TEST KITCHEN Hong Kong
158A Connaught Road West, Shop 3,
Sai Ying Pun

Polish chef Krzysztof Czerwinski (Winski) formerly head chef at Gordon Ramsay’s Maze restaurant in London, joined in Hong Kong by his partner, Phillipa Armitage-Mattin, who also worked for the Gordon Ramsay Group.



Together, they embarked on a journey gathering inspiration through a three month culinary tour in Asia, with our pop-up in Hong Kong being the highlight and final mark of their journey. Their menu is all about beef, but done in very refreshing and unexpected ways while they also make all their own stocks, sauces and even kimchi from scratch.



Their menu is unlike any we’ve seen in TEST KITCHEN, certainly influenced by their travels in Asia, but its clear the roots stems from Japan, which reflects Gordon Ramsay’s Maze Grill where high-end Japanese cuisine is front and centre with a significant emphasis on high-end beef, prepared in unusual and innovative ways.  

This dinner series is called “An Eve of Beef”, and here’s the menu:

Yakitori

Truffle bun, Bone Marrow Butter 

Tsukemen

‘Brisket noodle’, Scallops, Beef dashi, Narutomaki 

Unagi

Smoked eel, Wagyu, Foie Gras and umi 

Robata

Beef tongue, kimchi Tteok-bokki, Fresh Wasabi, Sudachi 

Gyūdon

Ox cheek, Tsukemono, Miso

Yuzu granite

Strawberry Sansho Sorbet 

Dorayaki, Tofu Ice cream





Drinks pairings will come from Wallace Lau, born and bred from Hong Kong, an extremely talented and versatile mixologist.  
He is also the winner of Diageo Reserve Hong Kong 2014 Bartender of the Year.  He is working with chef Winski to curate various cocktails as pairings together with wines will go along with the eight-course menu that Winski and Phillipa have created.

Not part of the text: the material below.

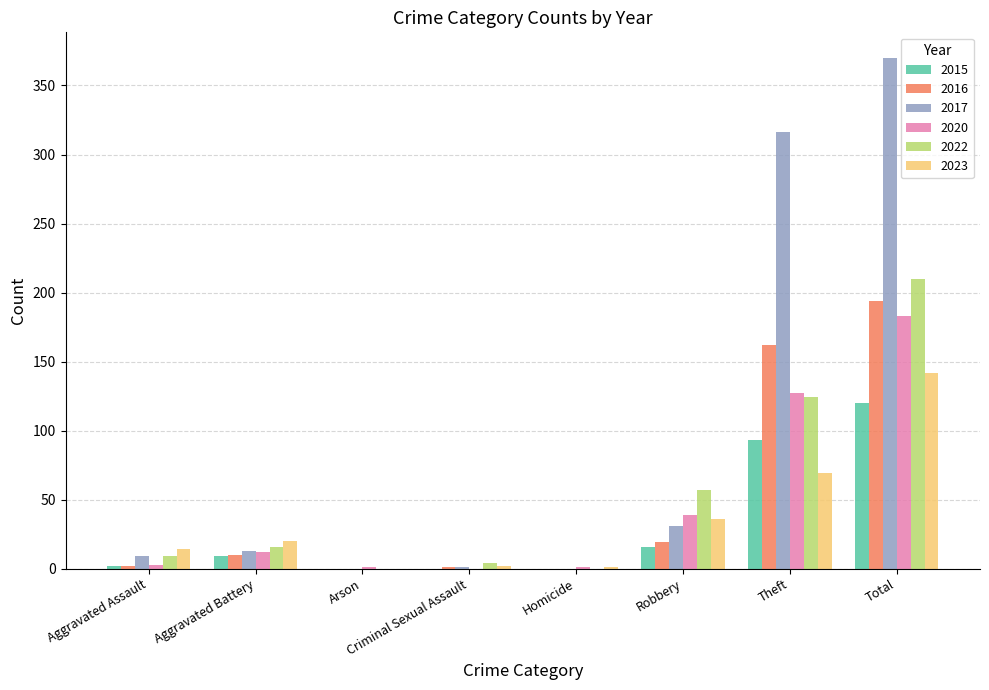

What are all the series names shown in the legend?

2015, 2016, 2017, 2020, 2022, 2023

About Wallace Lau (The Mixologist)

Wallace’s career started in 2010 when his passion for drinks guide him to work with some of the best in the field including Diageo Reserve Hong Kong 2013 Bartender of the Year Ricky Liau. Humble and grateful, he attributes his success today to the mentorship he received from these influential figures.  Wallace’s career began to flourish when he joined Angel’s Share in 2012, training under Les Vergers Boiron Hong Kong 2013’s Champion in Pairing Bryan Chan. A year later, he trained under Wyndham the 4th’s John Ng and former champion Ricky Liau. In the short span of just 4 years, he worked his way into becoming an expert himself in the art of mixology, and in 2013, joined his first Diageo Reserve World Class. Although coming in 3rd at the National Final, Wallace did not give up, and his steadfast determination led him to realize his dream this year when he won the title of Diageo Reserve Hong Kong 2014 Bartender of the Year.  A member of WooNow, Wallace is dedicated to elevating the drinking culture of Hong Kong and the bartending profession.  

About Winski (Krzysztof Czerwinski) and Phillipa Armitage-Mattin:


Chef Krzysztof Czerwinski (Winski)
After 10 years working in well-established kitchens, predominantly in the Gordon Ramsay Group including Michelin star restaurants, Winski is currently travelling with his partner through Japan, South Korea and China to hone his knowledge and experience of various Asian dishes to pair with his cutting-edge techniques.


His cooking career started in Ireland, having previously quite a law degree to pursue a career in food. He worked for chefs including Matt Fuller who trained in San Sebastián, learning his craft and letting his cooking creativity flourish.


He spent two years working for Michelin-starred chef Conrad Gallagher before reopening a 5* Hotel in Dublin with Matt Fuller which went on to win best hotel restaurant in Ireland, while Winski won the prestigious Irish National Chef of the Year award.



He moved to London and joined the Gordon Ramsay group working for his French/Japanese Michelin restaurant Maze and quickly gained the opportunity to open Maze Grill for Gordon Ramsay. He spent the next three years opening two new restaurants in Chelsea and led the reinvention of Maze Grill as a head chef and brand ambassador. As a beef specialist, he used the entire carcass to make rich sauces and learnt about dry ageing the meat to draw out the amazing flavour and succulent texture, working with suppliers to understand and bring the best of South American, USDA, Japanese Wagyu and British beef.


Phillipa Armitage-Mattin trained with the Ramsay Group and completed a masters degree in Chemistry. For the last 18 months she has been working as a development chef and designing meals for retail with her creativity and keen eye for detail, focusing on the science behind cooking. She uses her interest in food to keep up to date with key food trends and together with Winski they create modern dishes.